Inspect references before proliferation. A guardrail LLM screening incoming references (a PromptArmor-style filter) caught much but not all poisoning — about 10% aggregate false-negative rate on poisoned references, and weaker on harder templates. Clean and poisoned jailbreaks look alike, making calibration hard. Treat it as defense-in-depth, not a gate.
Use a prompt-injection-resistant proliferation model. Swapping in an injection-hardened model (Meta SecAlign 70B) drove the targeted false-positive rate from 98% to 0% against the paper’s static template. The authors caution this is a lower bound: an adaptive attacker could do considerably better.
Treat the safety pipeline as attackable. The structural takeaway is that proliferation-based loops must be hardened before deployment. Separate trust domains between “data that becomes training labels” and “data submitted by untrusted parties,” cap any single reference’s amplification, and monitor the classifier for sudden distribution shifts in what it flags.
Watch for the failure signatures.

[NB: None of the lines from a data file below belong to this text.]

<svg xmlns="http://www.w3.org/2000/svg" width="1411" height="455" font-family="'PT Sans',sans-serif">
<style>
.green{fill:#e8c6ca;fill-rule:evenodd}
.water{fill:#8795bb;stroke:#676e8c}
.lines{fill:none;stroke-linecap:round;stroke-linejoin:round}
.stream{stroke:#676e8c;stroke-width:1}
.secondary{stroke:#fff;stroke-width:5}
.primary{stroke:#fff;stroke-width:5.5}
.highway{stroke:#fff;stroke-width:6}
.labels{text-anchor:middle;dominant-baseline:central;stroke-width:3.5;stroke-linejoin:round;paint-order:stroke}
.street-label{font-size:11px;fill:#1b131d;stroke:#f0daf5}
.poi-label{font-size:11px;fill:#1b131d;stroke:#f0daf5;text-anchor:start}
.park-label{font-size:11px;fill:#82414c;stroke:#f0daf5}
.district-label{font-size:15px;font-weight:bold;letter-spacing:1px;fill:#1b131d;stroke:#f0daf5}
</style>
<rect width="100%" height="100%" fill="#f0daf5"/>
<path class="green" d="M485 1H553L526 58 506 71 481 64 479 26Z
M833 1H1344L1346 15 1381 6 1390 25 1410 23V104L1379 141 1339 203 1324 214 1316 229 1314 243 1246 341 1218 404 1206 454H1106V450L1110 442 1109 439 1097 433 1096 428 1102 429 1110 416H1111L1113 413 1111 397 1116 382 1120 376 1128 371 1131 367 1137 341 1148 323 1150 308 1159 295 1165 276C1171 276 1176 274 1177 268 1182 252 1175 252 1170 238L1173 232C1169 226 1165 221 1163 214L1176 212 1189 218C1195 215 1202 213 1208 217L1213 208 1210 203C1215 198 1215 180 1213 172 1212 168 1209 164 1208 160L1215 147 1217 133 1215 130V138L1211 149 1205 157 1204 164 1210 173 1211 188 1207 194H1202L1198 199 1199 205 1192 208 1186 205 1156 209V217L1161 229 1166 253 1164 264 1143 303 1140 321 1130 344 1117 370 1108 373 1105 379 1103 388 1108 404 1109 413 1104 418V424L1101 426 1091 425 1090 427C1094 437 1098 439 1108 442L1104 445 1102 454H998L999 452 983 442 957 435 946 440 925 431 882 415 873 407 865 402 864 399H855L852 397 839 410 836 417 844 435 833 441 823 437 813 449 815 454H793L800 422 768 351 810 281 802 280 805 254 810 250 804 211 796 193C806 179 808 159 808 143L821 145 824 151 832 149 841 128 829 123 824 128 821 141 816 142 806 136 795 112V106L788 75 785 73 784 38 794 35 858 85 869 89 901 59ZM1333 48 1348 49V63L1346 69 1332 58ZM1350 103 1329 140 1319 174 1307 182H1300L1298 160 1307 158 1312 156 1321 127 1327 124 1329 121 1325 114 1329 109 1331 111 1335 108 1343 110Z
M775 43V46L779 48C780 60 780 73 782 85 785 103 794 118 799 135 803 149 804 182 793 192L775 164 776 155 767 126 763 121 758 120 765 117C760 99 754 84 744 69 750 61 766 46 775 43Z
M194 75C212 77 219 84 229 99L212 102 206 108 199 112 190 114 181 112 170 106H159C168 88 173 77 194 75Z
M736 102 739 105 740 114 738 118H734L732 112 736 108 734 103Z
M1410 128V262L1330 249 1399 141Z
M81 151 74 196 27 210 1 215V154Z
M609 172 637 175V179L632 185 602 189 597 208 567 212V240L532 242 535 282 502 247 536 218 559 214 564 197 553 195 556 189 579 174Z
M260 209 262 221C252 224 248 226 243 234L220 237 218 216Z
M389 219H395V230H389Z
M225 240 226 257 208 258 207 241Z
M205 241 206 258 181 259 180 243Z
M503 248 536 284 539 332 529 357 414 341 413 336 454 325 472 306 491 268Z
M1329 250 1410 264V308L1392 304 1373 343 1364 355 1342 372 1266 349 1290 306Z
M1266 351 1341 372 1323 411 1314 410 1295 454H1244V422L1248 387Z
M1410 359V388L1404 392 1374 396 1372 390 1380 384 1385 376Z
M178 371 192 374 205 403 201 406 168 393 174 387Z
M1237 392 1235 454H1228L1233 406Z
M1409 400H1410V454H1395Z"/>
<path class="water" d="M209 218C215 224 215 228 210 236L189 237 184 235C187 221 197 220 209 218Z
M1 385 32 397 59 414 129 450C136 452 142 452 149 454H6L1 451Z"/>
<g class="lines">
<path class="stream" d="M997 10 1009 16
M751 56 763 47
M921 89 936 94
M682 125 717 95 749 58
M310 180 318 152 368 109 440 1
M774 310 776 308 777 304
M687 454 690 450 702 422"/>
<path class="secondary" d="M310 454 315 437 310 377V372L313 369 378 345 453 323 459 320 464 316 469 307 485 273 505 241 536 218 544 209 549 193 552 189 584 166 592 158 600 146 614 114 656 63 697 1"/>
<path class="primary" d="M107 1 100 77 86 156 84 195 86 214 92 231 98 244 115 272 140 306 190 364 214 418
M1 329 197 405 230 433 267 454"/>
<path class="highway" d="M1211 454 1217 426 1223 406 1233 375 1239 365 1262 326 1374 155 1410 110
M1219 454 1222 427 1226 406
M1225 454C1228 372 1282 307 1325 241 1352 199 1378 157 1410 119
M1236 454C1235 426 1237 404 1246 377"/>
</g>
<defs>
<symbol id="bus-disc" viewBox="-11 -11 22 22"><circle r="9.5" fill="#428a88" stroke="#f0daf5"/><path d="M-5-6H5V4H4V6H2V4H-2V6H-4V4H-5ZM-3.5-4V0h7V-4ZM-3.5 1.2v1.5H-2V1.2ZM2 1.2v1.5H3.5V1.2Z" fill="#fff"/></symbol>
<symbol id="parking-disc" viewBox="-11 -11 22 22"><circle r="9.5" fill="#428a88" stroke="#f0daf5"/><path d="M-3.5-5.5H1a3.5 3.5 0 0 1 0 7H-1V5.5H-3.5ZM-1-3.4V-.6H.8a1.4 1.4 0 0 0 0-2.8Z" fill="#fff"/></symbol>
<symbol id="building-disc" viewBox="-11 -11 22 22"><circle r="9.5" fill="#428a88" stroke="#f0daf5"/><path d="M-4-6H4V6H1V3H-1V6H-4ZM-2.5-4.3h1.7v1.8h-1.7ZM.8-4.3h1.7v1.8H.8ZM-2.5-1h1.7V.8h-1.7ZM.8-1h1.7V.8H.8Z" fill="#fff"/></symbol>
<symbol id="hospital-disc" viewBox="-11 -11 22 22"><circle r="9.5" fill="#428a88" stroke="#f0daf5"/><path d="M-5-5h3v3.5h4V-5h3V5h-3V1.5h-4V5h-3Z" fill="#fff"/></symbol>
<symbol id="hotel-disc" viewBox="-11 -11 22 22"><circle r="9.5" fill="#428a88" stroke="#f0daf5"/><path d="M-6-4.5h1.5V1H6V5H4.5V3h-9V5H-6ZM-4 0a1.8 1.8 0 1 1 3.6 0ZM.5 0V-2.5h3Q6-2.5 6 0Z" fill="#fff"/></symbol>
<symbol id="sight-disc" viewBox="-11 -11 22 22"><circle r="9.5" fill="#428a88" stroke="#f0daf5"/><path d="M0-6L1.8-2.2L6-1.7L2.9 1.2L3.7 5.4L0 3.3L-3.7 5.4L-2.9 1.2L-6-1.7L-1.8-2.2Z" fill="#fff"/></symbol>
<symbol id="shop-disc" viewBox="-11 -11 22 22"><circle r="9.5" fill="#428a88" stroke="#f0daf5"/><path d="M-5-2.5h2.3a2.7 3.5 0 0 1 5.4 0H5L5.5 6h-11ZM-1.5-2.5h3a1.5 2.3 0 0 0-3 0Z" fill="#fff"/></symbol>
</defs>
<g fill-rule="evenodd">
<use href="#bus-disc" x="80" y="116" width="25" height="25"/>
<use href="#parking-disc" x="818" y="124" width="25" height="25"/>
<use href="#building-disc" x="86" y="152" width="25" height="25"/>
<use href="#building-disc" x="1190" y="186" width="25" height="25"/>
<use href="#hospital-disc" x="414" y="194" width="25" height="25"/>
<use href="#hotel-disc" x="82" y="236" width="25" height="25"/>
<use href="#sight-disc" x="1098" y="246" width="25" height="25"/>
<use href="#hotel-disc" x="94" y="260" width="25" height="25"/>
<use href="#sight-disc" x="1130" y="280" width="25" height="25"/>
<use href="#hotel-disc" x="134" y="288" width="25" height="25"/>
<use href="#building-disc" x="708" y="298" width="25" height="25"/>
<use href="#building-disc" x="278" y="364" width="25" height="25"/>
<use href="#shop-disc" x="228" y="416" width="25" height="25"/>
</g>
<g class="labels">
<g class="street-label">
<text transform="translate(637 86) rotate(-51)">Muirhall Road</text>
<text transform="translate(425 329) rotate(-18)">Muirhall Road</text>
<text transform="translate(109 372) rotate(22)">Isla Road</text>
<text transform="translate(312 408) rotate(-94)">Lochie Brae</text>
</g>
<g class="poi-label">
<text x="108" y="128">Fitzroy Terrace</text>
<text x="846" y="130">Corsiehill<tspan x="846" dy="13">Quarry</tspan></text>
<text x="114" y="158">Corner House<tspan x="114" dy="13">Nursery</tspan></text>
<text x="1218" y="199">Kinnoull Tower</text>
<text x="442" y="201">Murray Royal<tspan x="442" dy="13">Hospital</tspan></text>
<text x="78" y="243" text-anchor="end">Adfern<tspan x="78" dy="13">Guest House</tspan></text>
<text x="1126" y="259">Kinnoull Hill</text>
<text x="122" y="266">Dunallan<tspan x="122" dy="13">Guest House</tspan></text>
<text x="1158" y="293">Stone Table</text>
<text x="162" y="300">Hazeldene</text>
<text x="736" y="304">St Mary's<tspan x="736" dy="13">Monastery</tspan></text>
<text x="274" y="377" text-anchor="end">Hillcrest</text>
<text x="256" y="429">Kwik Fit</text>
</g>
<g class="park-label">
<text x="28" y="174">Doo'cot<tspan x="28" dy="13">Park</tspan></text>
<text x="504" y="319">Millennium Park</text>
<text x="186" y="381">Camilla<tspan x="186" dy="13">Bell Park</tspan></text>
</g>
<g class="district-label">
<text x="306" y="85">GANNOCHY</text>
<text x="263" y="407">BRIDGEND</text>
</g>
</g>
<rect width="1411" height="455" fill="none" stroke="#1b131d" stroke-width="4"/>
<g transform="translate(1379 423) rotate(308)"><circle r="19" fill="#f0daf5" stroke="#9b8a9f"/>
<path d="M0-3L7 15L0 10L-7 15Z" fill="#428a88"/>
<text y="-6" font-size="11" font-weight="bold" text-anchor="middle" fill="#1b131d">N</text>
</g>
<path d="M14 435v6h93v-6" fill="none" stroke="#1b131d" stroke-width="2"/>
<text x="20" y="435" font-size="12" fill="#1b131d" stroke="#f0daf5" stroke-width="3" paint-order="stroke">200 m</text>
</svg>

Spikes in benign refusals tied to a specific format, subject, or entity — or quiet drops in detection when an unusual concept is present — are consistent with this class of poisoning and worth alerting on.

Status

Item	Detail
Paper	arXiv:2606.16242, posted 2026-06-15
Target defense	Rapid Response proliferation pipeline (Peng et al., 2024)
Threat model	Attacker modifies only jailbreak samples; no label or benign-data control
Poisoning rate	~1% of training set (≈18 references)
Reported impact	Up to 100% false positives; up to 96% false negatives
Classifiers tested	Llama Guard 4 (12B), Prompt Guard 2 (86M)
Disclosure	Authors state they disclosed to potentially affected parties and withheld an operational recipe

The point is not that Rapid Response is broken. It is that a defense which trains on untrusted, in-the-wild data is itself a target — and that any adaptive safety mechanism should be red-teamed as an attack surface before it ships, not after.